Task statement: Set out each line from the following listing that includes the word "distance".
• • • • •
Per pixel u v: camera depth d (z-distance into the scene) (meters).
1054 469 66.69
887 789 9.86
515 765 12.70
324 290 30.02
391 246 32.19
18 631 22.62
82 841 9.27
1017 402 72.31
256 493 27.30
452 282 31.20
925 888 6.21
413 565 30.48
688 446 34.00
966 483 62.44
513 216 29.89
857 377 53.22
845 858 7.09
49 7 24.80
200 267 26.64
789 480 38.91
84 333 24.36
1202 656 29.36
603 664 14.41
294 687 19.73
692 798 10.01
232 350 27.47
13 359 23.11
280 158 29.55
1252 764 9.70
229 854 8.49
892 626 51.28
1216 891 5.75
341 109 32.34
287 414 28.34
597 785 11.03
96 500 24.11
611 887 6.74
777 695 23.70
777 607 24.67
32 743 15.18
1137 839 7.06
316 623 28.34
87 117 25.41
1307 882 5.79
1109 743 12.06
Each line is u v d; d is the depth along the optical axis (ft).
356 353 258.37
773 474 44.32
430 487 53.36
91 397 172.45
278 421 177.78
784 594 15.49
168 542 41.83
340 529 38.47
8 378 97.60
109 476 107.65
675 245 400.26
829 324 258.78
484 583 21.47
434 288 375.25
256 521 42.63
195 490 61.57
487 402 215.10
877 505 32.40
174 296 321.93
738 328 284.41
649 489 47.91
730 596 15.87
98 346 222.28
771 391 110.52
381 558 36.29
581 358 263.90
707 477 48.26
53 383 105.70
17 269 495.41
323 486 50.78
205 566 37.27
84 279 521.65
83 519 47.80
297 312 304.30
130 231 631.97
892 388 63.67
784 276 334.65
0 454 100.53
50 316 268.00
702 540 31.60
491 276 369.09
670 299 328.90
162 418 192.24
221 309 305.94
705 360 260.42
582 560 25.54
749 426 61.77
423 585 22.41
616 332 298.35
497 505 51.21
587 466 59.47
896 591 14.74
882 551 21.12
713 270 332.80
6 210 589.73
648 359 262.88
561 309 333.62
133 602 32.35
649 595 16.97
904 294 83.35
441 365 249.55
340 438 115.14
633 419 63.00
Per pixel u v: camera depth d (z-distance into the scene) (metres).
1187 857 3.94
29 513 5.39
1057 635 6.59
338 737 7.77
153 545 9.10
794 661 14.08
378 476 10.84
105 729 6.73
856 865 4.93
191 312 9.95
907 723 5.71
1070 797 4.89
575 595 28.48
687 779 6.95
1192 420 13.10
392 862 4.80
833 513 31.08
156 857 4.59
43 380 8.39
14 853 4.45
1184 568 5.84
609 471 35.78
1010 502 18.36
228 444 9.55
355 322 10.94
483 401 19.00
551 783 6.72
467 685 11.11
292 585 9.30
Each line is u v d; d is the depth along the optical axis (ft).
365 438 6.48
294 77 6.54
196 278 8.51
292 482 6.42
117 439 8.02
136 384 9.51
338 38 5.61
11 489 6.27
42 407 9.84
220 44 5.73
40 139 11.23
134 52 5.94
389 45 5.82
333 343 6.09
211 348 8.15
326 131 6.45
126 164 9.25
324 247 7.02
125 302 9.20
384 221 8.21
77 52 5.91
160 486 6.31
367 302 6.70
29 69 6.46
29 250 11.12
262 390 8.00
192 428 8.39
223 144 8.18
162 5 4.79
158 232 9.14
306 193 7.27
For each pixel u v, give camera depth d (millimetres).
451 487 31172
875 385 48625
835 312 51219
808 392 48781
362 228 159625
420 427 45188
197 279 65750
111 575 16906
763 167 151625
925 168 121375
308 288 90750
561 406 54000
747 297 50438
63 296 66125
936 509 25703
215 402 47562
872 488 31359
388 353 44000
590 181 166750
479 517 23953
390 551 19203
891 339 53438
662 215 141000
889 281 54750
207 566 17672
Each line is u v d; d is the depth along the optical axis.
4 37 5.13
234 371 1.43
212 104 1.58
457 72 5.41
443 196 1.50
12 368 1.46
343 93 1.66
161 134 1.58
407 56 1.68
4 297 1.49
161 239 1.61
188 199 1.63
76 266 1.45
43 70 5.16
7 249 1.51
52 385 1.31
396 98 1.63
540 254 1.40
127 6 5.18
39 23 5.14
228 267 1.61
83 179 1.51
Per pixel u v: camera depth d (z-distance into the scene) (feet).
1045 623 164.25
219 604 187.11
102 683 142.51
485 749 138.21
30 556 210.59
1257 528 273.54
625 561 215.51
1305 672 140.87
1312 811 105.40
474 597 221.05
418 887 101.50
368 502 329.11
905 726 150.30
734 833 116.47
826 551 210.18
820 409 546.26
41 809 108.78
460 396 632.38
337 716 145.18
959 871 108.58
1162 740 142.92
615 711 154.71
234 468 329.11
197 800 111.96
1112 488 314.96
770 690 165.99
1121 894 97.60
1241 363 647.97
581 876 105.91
• • • • •
Solution to this task:
Per pixel u v: camera depth d (z-distance into the scene) (meters).
Per pixel u v: camera depth d (z-distance into the scene) (metres).
Per pixel u v: camera depth d (z-distance into the scene) (feet).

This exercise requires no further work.